7. The method according to claim 1, in, Replacing at least a portion of the medical image includes: Segment at least one anatomical structure, particularly at least one organ, of the medical image in order to create at least one segmentation mask (10). The image data of the medical image within the at least one segmentation mask (10) is replaced by at least one image portion (4) of the at least one natural image (3).

8. The method according to claim 7, in, Regions located outside at least one segmentation mask (10) are clustered together into at least one cluster region, wherein pixels or voxels within the same cluster region are assigned a constant pixel value or voxel value, the constant pixel value or voxel value optionally being the average value of the original pixels or voxels within the cluster region.

9. The method according to any one of claims 7 to 8, in, The dynamic range of at least one image portion (4) of the at least one natural image (3) is adjusted based on the dynamic range of the medical image data within the segmentation mask (10).

10. The method according to any one of claims 7 to 9, in, Before replacing the image data with the image portion, at least one property of the segmentation mask (10) is changed within a predefined boundary, wherein, in particular, the shape, position, orientation and / or size of the at least one segmentation mask (10) is changed.

11. A method for generating training weights to be used in a software module including a machine learning algorithm (1), in, The training weights are generated by training the machine learning algorithm (1) using synthetic training data obtained according to any of the preceding claims.
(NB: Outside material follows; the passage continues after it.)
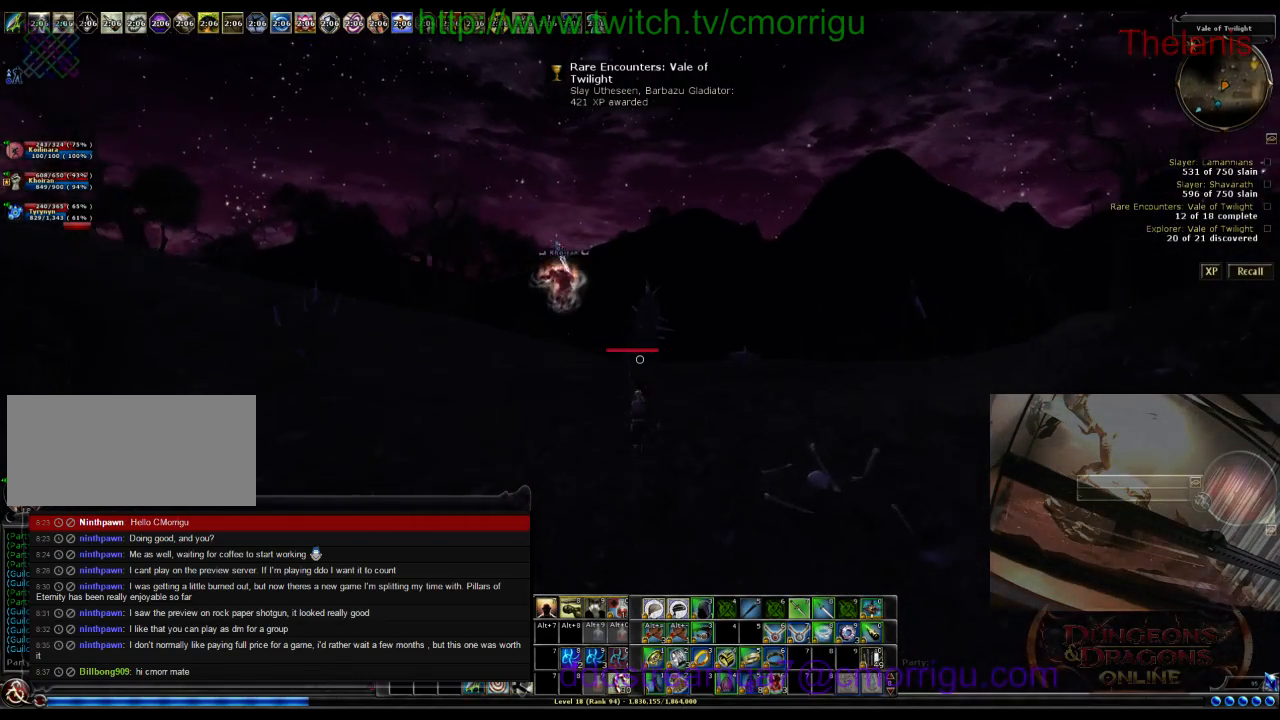
{"keys": ["w"], "events": []}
12. The training weights generated by the method according to claim 11.

13. A software module having a machine learning algorithm (1), the machine learning algorithm comprising the training weights according to claim 12.

14. An application of the software module according to claim 13 and / or the training weights according to claim 12, the application being to perform image processing on medical image data obtained through a medical imaging modality.

15. An image processing apparatus comprising the software module according to claim 13.